The family of forest trees (the Fagaceae) that includes the chestnuts, oaks and beeches, dominate the hardwood forests of the northern hemisphere. This project will study the genomes of this family of trees because the species have significant economic value and represent a major natural resource. Chestnut will be used as the model to advance the production of an American chestnut (Castanea dentata) resistant to chestnut blight through physical identification of genes for resistance. Chestnut blight, caused by Cryphonectria parasitica, was among the greatest ecological disaster in this nation's history. This project would be the first genome project directed to ecosystem restoration and would provide a model for addressing ecological crises caused by pathogens and pests that threaten the world's forest resources. This project's work will focus on mapping of the chestnut genome and the comparison of chestnut to oaks, beeches and other forest trees. A major objective is an integrated genetic and physical map of chestnut that would become the basis for future targeted sequencing or whole genome sequencing.
The work proposed would accelerate breeding programs for chestnut for urban and rural forestry, food crops, timber, high quality wood products and ecological restoration. Scientific progress would be accelerated for all species of the Fagaceae. Breeding would be advanced for oak and beech species, as well. The selection of a disease resistant chestnut would have dramatic value for rural communities in the Appalachian Mountains, a region of the USA that is in great need of economic development. Resistant chestnut trees could restore a vast damaged ecosystem, provide nutrients for wildlife, and create major new economic resources.
The Project will help organize an international working community for genomics of the Fagaceae. A series of work shops developed with the Institute of Forest Biotechnology will be held for the Heritage Tree Program.
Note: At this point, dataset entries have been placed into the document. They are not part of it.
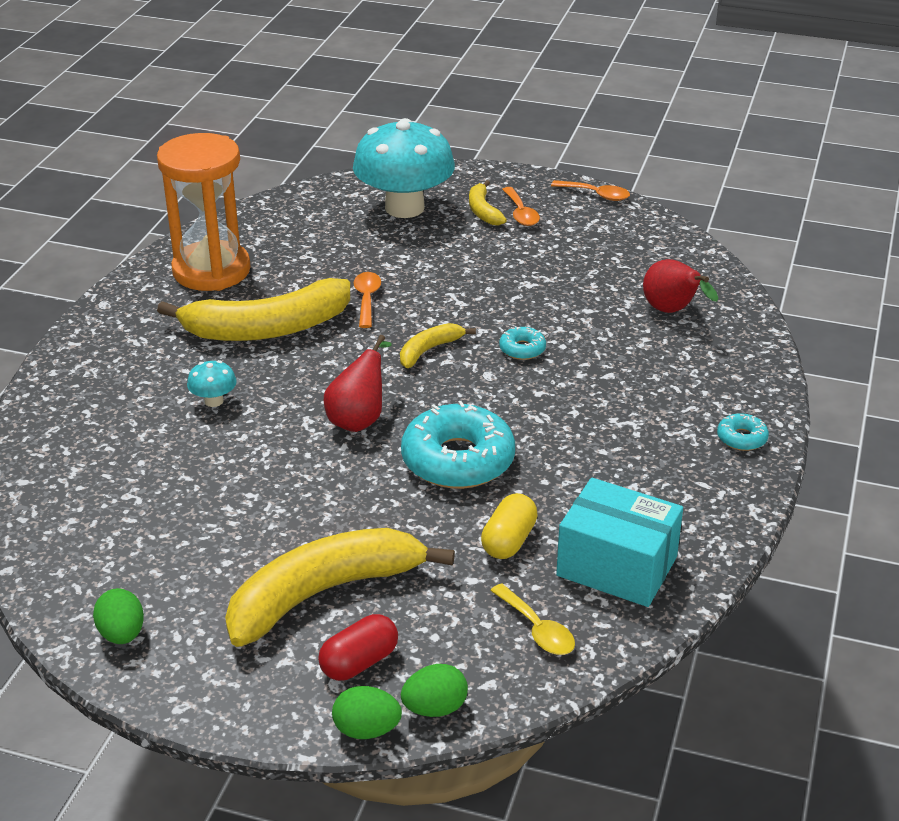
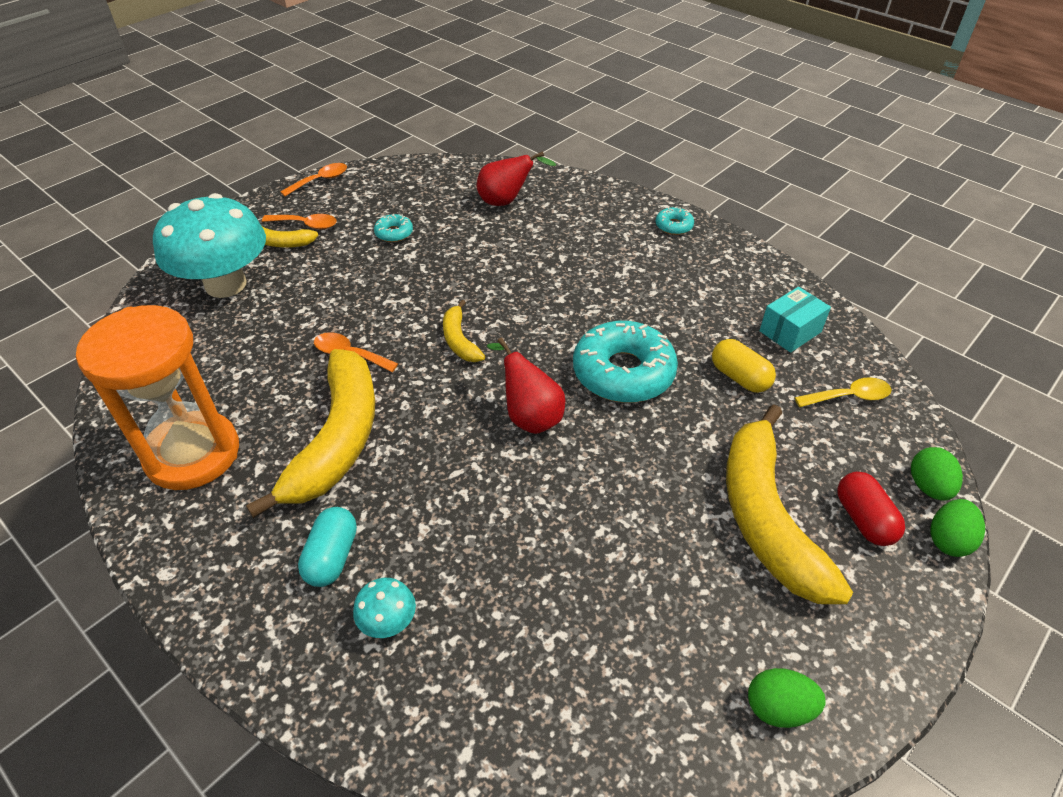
camera: 65 degrees left, 10 degrees up
turquoise mushroom [187,360,237,407] -> turquoise mushroom moved to [353,578,416,638]
turquoise donut [499,327,546,360] -> turquoise donut moved to [374,214,413,242]
turquoise box [556,478,683,607] -> turquoise box [759,287,831,353], size x0.63
none -> turquoise capsule [298,507,357,587]

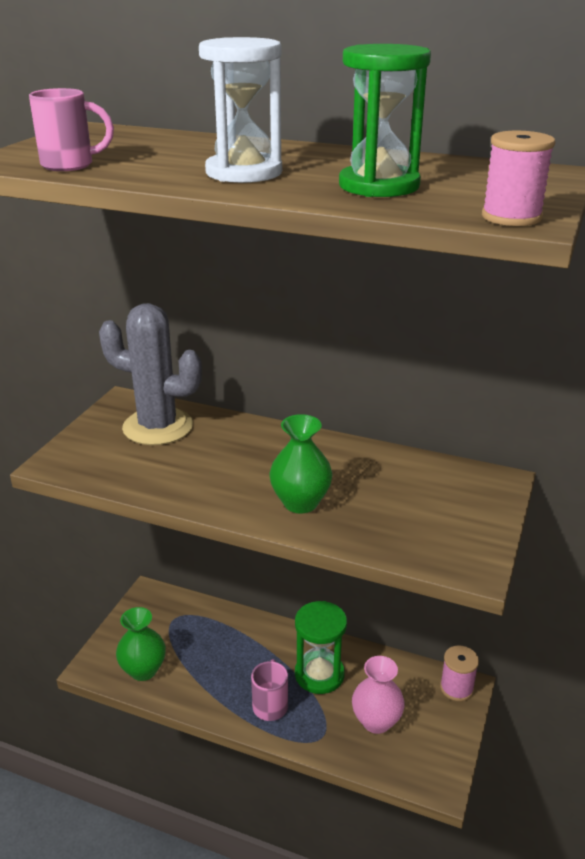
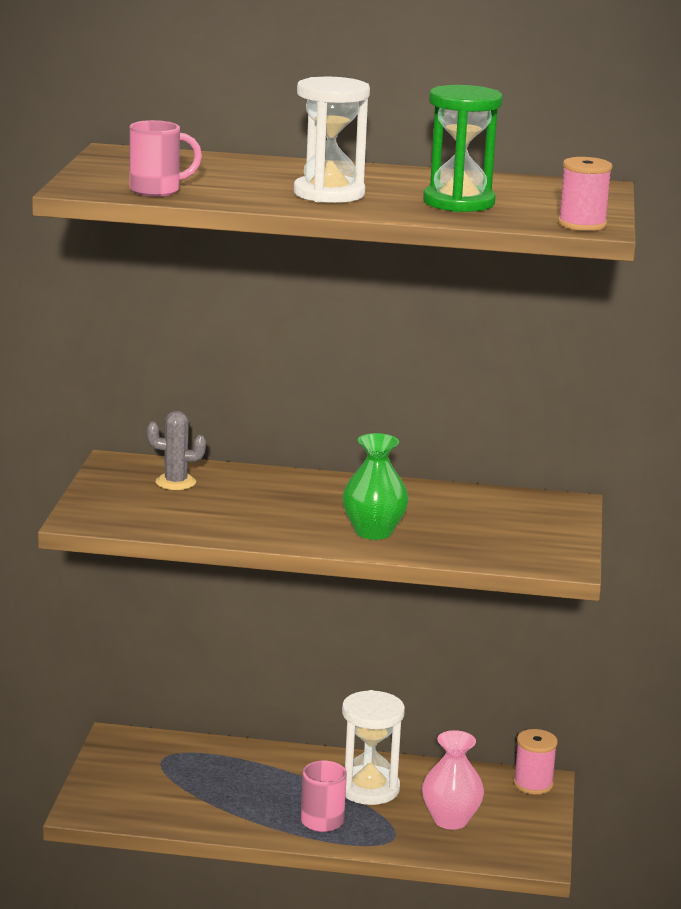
camera: 15 degrees left, 10 degrees down
grey cactus [99,303,202,445] -> grey cactus [147,411,206,490], size x0.49
green vase [116,607,166,681] -> none
green hourglass [295,601,347,694] -> white hourglass [342,690,405,805]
Undergraduates and faculty from St. Augustine's, a Historically Black College, will take part in the bioinformatics analysis as summer interns. Genomics and Proteomics training will be provided to high school teacher as part of an ongoing program at Clemson University.
Access to project outcomes: Sequence data will deposited in GenBank (www.ncbi.nih.gov/Genbank/ ) within 60 days of analysis. A web site for the Fagaceae community has been set up at Clemson University (www.genome.clemson.edu/projects/fagaceae/). An archive of EST and BAC clones will be maintained at Clemson through the Clemson University of Genomics Institute (CGUI).